Dataset records:
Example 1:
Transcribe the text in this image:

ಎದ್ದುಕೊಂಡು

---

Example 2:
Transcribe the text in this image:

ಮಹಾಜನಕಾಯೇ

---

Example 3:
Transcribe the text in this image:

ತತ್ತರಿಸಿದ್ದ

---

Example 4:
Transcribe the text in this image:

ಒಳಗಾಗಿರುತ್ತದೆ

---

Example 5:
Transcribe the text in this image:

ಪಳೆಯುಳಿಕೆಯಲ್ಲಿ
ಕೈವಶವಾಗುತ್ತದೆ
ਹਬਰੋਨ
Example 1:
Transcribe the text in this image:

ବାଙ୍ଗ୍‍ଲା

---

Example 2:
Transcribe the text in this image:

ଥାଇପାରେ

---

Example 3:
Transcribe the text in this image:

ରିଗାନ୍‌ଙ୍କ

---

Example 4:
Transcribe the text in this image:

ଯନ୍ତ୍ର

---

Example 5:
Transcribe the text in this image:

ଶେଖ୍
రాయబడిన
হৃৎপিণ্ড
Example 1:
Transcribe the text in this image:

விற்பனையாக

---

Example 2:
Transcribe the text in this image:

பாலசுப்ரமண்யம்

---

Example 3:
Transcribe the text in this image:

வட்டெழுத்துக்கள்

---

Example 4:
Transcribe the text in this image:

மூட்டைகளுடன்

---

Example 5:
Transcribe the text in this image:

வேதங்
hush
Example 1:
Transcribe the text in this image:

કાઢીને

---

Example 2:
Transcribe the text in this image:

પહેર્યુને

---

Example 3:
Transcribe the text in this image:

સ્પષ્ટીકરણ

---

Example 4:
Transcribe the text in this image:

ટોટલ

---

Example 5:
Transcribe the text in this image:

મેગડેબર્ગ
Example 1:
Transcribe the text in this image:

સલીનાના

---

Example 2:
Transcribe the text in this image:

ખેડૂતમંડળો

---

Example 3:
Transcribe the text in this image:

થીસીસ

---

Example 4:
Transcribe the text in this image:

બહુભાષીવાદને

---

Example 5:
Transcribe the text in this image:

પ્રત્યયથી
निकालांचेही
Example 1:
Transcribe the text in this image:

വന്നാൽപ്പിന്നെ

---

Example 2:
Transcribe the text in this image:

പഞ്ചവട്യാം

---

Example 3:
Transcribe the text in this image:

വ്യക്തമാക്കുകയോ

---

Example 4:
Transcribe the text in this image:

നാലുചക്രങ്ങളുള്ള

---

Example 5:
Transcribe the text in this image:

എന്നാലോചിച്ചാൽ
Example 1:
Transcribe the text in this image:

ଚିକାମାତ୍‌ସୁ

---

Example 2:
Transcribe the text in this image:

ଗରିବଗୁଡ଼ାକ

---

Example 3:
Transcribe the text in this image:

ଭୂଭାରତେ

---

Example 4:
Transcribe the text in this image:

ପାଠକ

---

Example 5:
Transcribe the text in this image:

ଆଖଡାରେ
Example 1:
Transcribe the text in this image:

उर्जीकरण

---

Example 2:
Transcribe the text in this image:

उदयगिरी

What needs to be done:
The records above are to be written out again word for word.

Output of the exercise:
Example 1:
Transcribe the text in this image:

ಎದ್ದುಕೊಂಡು

---

Example 2:
Transcribe the text in this image:

ಮಹಾಜನಕಾಯೇ

---

Example 3:
Transcribe the text in this image:

ತತ್ತರಿಸಿದ್ದ

---

Example 4:
Transcribe the text in this image:

ಒಳಗಾಗಿರುತ್ತದೆ

---

Example 5:
Transcribe the text in this image:

ಪಳೆಯುಳಿಕೆಯಲ್ಲಿ
ಕೈವಶವಾಗುತ್ತದೆ
ਹਬਰੋਨ
Example 1:
Transcribe the text in this image:

ବାଙ୍ଗ୍‍ଲା

---

Example 2:
Transcribe the text in this image:

ଥାଇପାରେ

---

Example 3:
Transcribe the text in this image:

ରିଗାନ୍‌ଙ୍କ

---

Example 4:
Transcribe the text in this image:

ଯନ୍ତ୍ର

---

Example 5:
Transcribe the text in this image:

ଶେଖ୍
రాయబడిన
হৃৎপিণ্ড
Example 1:
Transcribe the text in this image:

விற்பனையாக

---

Example 2:
Transcribe the text in this image:

பாலசுப்ரமண்யம்

---

Example 3:
Transcribe the text in this image:

வட்டெழுத்துக்கள்

---

Example 4:
Transcribe the text in this image:

மூட்டைகளுடன்

---

Example 5:
Transcribe the text in this image:

வேதங்
hush
Example 1:
Transcribe the text in this image:

કાઢીને

---

Example 2:
Transcribe the text in this image:

પહેર્યુને

---

Example 3:
Transcribe the text in this image:

સ્પષ્ટીકરણ

---

Example 4:
Transcribe the text in this image:

ટોટલ

---

Example 5:
Transcribe the text in this image:

મેગડેબર્ગ
Example 1:
Transcribe the text in this image:

સલીનાના

---

Example 2:
Transcribe the text in this image:

ખેડૂતમંડળો

---

Example 3:
Transcribe the text in this image:

થીસીસ

---

Example 4:
Transcribe the text in this image:

બહુભાષીવાદને

---

Example 5:
Transcribe the text in this image:

પ્રત્યયથી
निकालांचेही
Example 1:
Transcribe the text in this image:

വന്നാൽപ്പിന്നെ

---

Example 2:
Transcribe the text in this image:

പഞ്ചവട്യാം

---

Example 3:
Transcribe the text in this image:

വ്യക്തമാക്കുകയോ

---

Example 4:
Transcribe the text in this image:

നാലുചക്രങ്ങളുള്ള

---

Example 5:
Transcribe the text in this image:

എന്നാലോചിച്ചാൽ
Example 1:
Transcribe the text in this image:

ଚିକାମାତ୍‌ସୁ

---

Example 2:
Transcribe the text in this image:

ଗରିବଗୁଡ଼ାକ

---

Example 3:
Transcribe the text in this image:

ଭୂଭାରତେ

---

Example 4:
Transcribe the text in this image:

ପାଠକ

---

Example 5:
Transcribe the text in this image:

ଆଖଡାରେ
Example 1:
Transcribe the text in this image:

उर्जीकरण

---

Example 2:
Transcribe the text in this image:

उदयगिरी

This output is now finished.